Deleting a snapshot can take the form of either simply deleting it from the repository or (if it has not completed yet) aborting it and subsequently deleting it from the repository.

Aborting a Snapshot

  1. Aborting a snapshot starts by updating the state of the snapshot's SnapshotsInProgress.Entry to ABORTED.
  2. The snapshot's state change to ABORTED in cluster state is then picked up by the SnapshotShardsService on all nodes. Those nodes that have shard snapshot actions for the snapshot assigned to them, will abort them and notify master about the shards snapshot status accordingly.
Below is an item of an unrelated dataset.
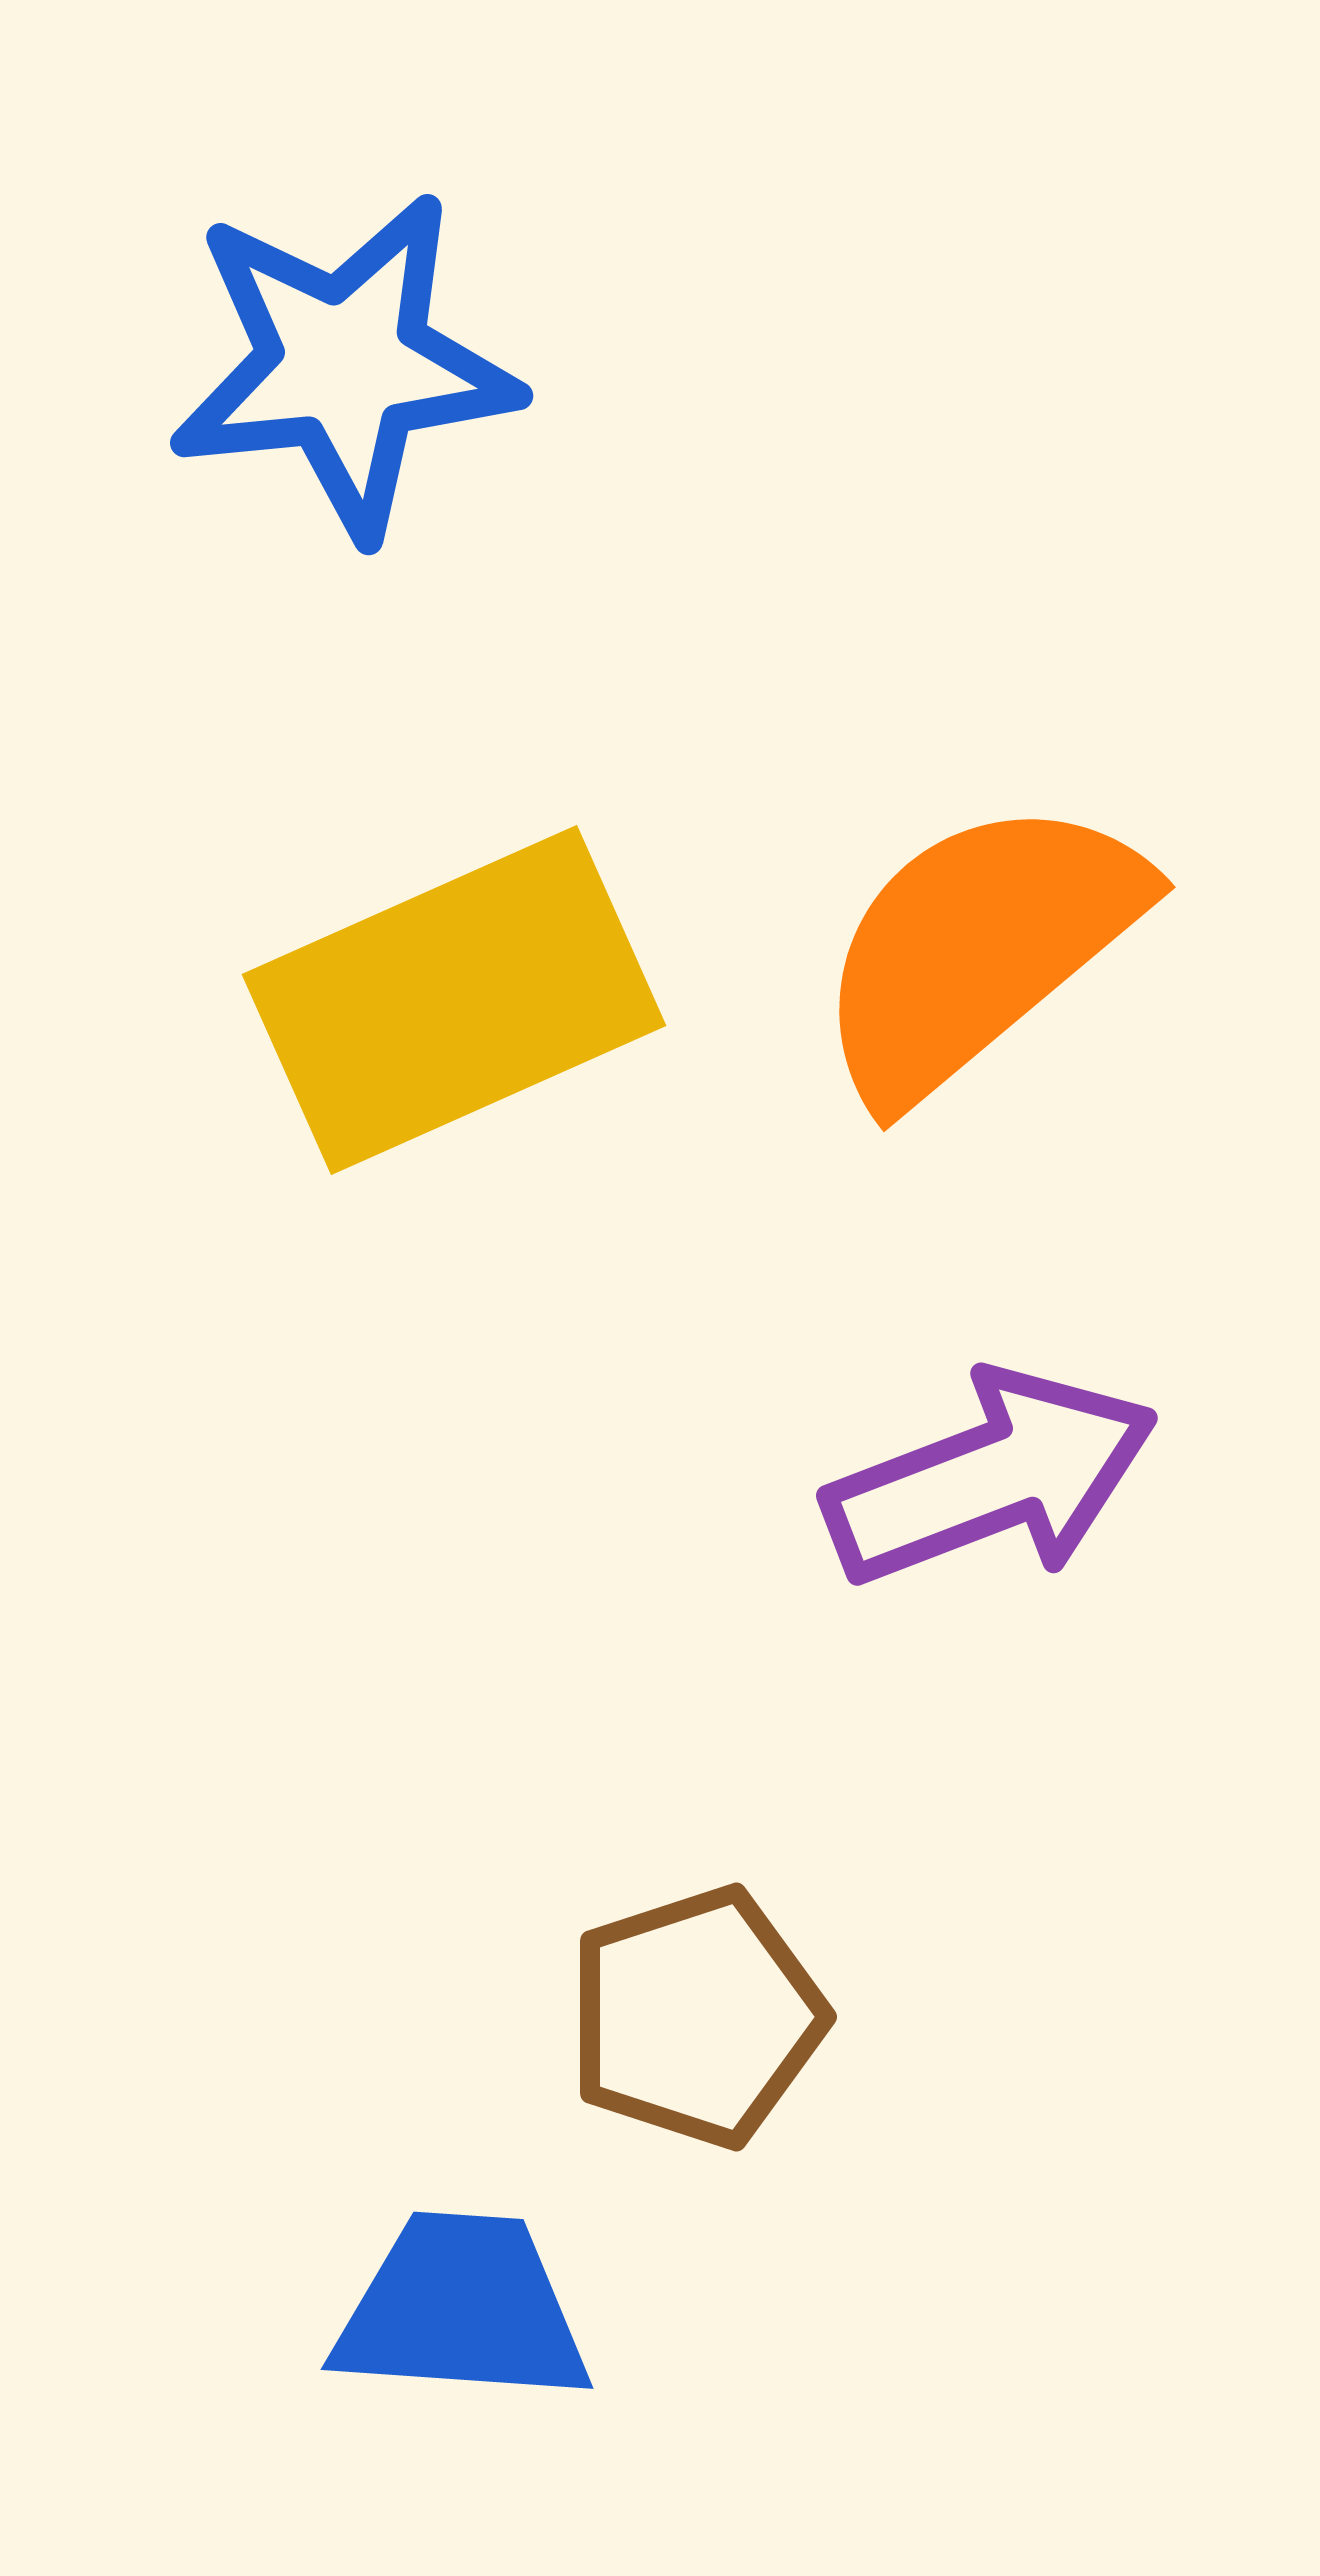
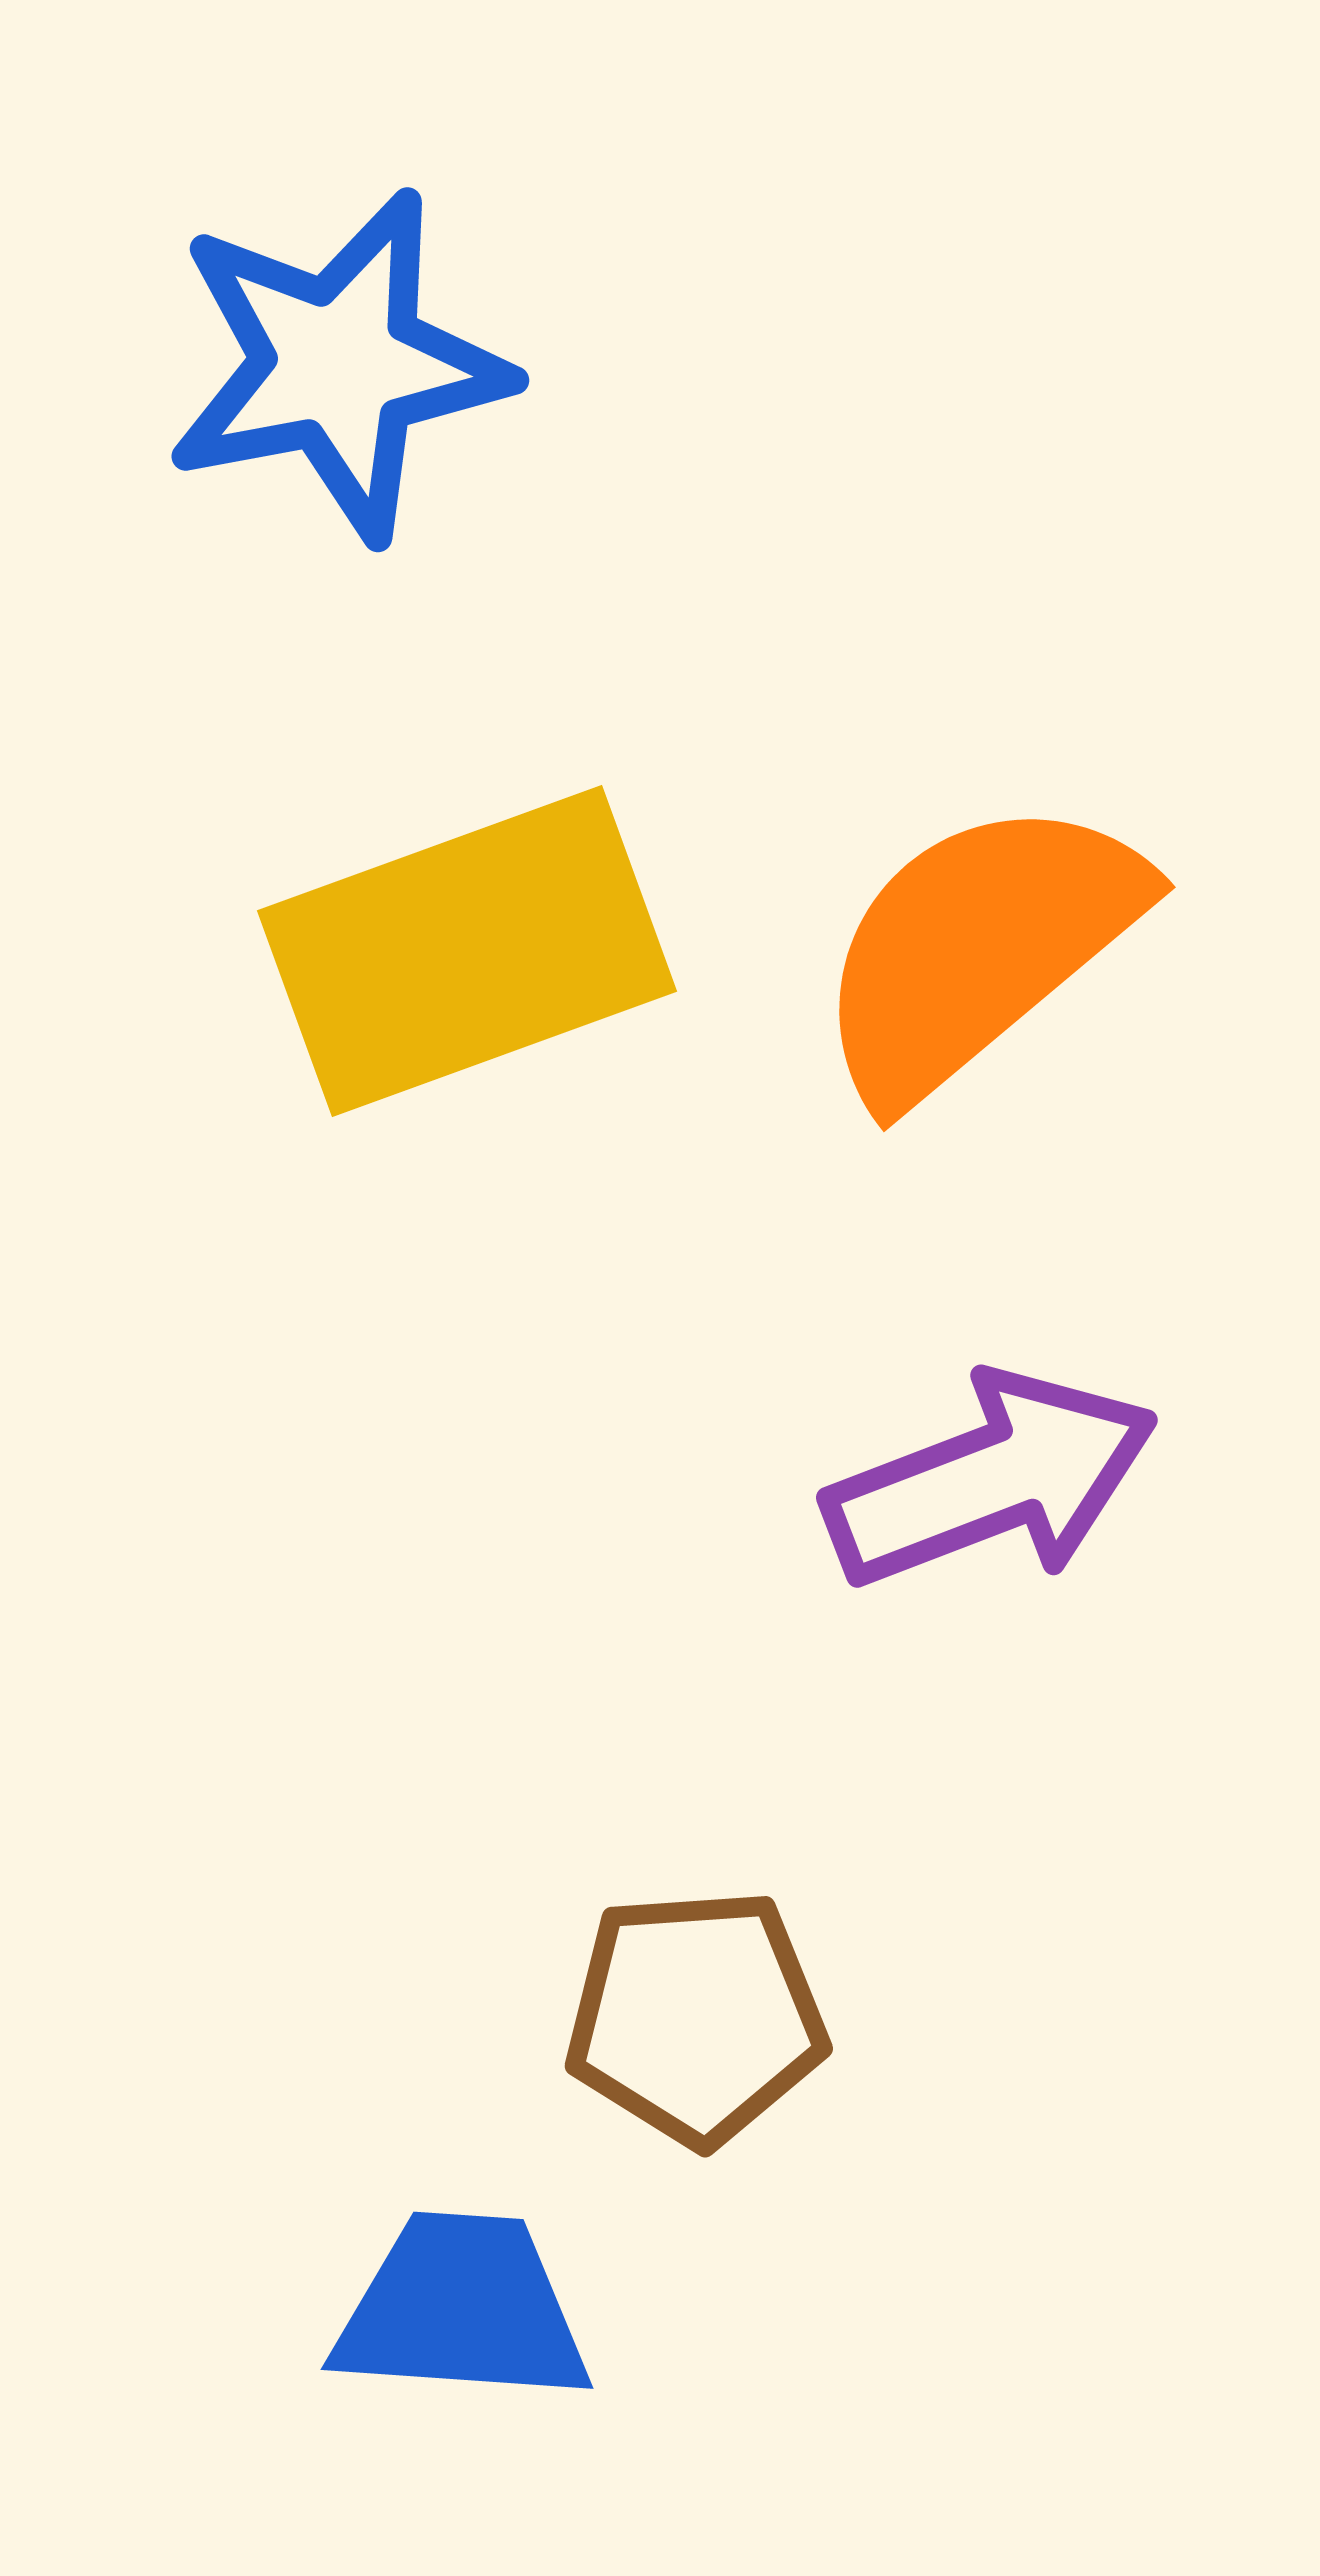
blue star: moved 6 px left; rotated 5 degrees counterclockwise
yellow rectangle: moved 13 px right, 49 px up; rotated 4 degrees clockwise
purple arrow: moved 2 px down
brown pentagon: rotated 14 degrees clockwise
If the shard snapshot action completed or was in state FINALIZE when the abort was registered by the SnapshotShardsService, then the shard's state will be reported to master as SUCCESS. Otherwise, it will be reported as FAILED.
  3. Once all the shards are reported to master as either SUCCESS or FAILED the SnapshotsService on the master will finish the snapshot process as all shard's states are now completed and hence the snapshot can be completed as explained in point 4 of the snapshot creation section above.

Deleting a Snapshot from a Repository

  1. Assuming there are no entries in the cluster state's SnapshotsInProgress, deleting a snapshot starts by the SnapshotsService creating an entry for deleting the snapshot in the cluster state's SnapshotDeletionsInProgress.
  2. Once the cluster state contains the deletion entry in SnapshotDeletionsInProgress the SnapshotsService will invoke Repository.deleteSnapshot(org.elasticsearch.snapshots.SnapshotId, long, org.elasticsearch.action.ActionListener<java.lang.Void>) for the given snapshot, which will remove files associated with the snapshot from the repository as well as update its meta-data to reflect the deletion of the snapshot.
  3. After the deletion of the snapshot's data from the repository finishes, the SnapshotsService will submit a cluster state update to remove the deletion's entry in SnapshotDeletionsInProgress which concludes the process of deleting a snapshot.